An extendable data structure for incremental stable perfect hashing

We consider the problem of dynamically assigning n elements unique indices, known as hashcodes, in the range [(1+o(1))n]. This problem is known as perfect hashing and is considered a fundamental building block in the design of more involved data structures. The challenge we address is that of designing a data structure that meets several, seemingly opposing, requirements: (1) the range and the space of the data structure must be, at all times, proportional to the current cardinality nt of the input set, and (2) the hashcodes it assigns must be stable in that the hashcode of an element must not change while the element is continuously in the set. A simple argument shows that these two desiderata are impossible to achieve when arbitrary deletions and insertions are allowed.
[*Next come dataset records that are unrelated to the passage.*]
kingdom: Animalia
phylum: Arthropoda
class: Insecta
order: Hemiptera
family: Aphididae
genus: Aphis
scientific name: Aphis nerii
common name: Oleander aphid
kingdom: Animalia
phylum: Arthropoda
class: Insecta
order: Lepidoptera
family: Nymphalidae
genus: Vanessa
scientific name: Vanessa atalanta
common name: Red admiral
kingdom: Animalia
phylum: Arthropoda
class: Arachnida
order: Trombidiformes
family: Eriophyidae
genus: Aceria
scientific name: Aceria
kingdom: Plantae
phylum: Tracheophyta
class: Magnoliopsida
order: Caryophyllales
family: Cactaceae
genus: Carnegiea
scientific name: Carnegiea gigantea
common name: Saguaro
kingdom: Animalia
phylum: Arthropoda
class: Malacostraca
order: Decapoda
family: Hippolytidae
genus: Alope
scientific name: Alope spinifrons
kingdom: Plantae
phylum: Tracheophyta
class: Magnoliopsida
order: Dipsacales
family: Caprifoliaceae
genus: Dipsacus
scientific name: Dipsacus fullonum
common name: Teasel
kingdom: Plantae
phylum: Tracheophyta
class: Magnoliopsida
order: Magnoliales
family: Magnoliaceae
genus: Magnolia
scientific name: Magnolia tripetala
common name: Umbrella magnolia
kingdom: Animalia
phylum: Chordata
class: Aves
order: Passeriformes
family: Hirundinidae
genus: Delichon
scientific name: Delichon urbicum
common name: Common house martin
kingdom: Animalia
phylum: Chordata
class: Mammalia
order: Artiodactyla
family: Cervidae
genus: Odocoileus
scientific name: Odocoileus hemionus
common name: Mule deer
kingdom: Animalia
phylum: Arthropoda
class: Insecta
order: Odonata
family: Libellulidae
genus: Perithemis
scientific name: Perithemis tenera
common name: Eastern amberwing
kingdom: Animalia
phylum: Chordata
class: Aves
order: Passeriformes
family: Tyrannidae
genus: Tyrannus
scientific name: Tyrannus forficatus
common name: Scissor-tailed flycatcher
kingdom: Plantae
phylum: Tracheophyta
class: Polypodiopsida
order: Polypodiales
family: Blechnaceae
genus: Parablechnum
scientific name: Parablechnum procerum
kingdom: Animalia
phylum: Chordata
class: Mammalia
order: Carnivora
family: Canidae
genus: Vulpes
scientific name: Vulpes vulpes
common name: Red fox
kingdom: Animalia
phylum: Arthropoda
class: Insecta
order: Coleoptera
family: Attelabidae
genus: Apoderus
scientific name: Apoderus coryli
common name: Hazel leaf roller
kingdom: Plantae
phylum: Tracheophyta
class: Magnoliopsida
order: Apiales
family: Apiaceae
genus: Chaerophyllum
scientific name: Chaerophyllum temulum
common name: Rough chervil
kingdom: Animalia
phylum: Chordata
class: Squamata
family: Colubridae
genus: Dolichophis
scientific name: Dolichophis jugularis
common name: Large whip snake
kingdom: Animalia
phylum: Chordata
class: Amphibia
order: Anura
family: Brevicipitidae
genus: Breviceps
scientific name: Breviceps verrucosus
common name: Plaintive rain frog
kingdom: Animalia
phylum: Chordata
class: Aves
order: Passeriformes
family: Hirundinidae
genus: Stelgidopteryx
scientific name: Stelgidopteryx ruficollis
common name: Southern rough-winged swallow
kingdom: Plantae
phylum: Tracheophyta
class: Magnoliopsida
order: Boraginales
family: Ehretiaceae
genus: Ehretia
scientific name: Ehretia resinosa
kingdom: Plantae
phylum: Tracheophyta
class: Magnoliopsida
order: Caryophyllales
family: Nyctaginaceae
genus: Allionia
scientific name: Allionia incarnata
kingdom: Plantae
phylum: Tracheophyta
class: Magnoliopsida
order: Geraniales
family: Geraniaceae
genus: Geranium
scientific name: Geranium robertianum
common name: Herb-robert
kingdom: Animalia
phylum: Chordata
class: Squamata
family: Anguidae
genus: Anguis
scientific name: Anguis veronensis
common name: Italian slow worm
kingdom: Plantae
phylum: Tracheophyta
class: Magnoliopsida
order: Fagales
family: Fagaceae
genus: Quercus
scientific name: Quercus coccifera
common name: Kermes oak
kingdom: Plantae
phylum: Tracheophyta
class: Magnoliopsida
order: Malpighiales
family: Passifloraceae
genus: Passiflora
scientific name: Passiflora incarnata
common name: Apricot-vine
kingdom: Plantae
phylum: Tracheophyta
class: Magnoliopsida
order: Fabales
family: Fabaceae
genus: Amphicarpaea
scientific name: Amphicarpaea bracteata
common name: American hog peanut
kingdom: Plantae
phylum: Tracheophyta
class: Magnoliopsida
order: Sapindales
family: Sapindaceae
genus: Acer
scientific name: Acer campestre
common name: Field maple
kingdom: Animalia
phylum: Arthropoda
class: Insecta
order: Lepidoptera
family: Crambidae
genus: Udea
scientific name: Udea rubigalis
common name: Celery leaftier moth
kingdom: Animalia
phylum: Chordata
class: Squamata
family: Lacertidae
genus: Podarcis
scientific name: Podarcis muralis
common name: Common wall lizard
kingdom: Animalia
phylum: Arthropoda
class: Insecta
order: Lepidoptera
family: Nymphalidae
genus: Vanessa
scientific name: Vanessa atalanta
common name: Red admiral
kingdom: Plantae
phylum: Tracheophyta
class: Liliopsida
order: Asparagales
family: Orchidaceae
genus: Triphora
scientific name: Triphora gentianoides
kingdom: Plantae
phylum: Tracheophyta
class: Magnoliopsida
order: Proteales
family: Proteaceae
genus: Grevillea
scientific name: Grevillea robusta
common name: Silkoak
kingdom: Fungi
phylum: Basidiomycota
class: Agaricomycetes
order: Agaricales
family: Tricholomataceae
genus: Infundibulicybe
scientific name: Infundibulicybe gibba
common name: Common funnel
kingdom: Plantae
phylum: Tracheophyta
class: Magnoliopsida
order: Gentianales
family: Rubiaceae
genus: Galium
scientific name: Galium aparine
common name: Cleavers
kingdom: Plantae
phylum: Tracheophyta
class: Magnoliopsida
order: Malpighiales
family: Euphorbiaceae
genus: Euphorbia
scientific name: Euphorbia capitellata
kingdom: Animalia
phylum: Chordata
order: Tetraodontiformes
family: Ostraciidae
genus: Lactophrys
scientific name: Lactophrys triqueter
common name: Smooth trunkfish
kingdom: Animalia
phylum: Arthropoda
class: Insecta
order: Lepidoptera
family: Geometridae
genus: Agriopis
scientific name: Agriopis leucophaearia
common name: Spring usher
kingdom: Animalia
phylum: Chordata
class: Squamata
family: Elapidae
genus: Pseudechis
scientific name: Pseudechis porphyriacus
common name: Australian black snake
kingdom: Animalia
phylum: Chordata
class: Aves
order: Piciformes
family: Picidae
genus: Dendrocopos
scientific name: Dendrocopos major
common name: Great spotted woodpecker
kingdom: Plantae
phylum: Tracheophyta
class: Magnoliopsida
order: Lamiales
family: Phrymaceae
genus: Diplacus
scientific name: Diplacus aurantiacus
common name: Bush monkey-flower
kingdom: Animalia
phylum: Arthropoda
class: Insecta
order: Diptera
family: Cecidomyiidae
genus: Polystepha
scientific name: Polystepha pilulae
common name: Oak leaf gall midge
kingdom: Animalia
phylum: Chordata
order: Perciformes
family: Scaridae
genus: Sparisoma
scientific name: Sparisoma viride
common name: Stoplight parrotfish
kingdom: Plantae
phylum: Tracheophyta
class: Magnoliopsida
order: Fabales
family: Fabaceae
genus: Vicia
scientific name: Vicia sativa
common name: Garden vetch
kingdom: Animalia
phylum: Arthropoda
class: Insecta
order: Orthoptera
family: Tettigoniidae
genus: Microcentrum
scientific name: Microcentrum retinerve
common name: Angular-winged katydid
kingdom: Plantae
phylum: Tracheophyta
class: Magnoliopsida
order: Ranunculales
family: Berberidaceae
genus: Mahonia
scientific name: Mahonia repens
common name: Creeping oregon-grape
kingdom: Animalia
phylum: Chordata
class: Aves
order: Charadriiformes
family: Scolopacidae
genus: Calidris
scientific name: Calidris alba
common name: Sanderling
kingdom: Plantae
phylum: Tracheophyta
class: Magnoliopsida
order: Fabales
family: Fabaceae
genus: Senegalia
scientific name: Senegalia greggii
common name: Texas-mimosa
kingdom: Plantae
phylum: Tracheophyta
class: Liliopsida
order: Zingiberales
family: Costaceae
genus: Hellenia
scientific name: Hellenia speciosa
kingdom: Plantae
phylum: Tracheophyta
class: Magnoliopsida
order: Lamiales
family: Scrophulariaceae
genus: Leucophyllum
In this paper, we show that one can achieve them when only insertions occur and, more generally, when the hashcode range and the space are allowed to grow as a function of the maximum cardinality Nt of the set until time t. The data structure executes all operations in worst case constant time with high probability and requires space that is within a constant factor of the lower bound. In particular, this leads to a hash table design that does not need to move elements as its size grows. More generally, we present, as an application, a cyclic sequence of reductions between data structures that lead to the following bootstrapping result. Let B(u,n) denote the lower bound on the space of a dictionary for n elements over a universe [u]. Given a compact dynamic dictionary (i.e., space O(B(u,n))), we can use it to build a dynamic dictionary with space B(u,n)+O(nloglogn). This reduction increases the time per operation by an additive constant and applies both to the extendable and non-extendable settings (failure probability is 1/poly(n) per insertion).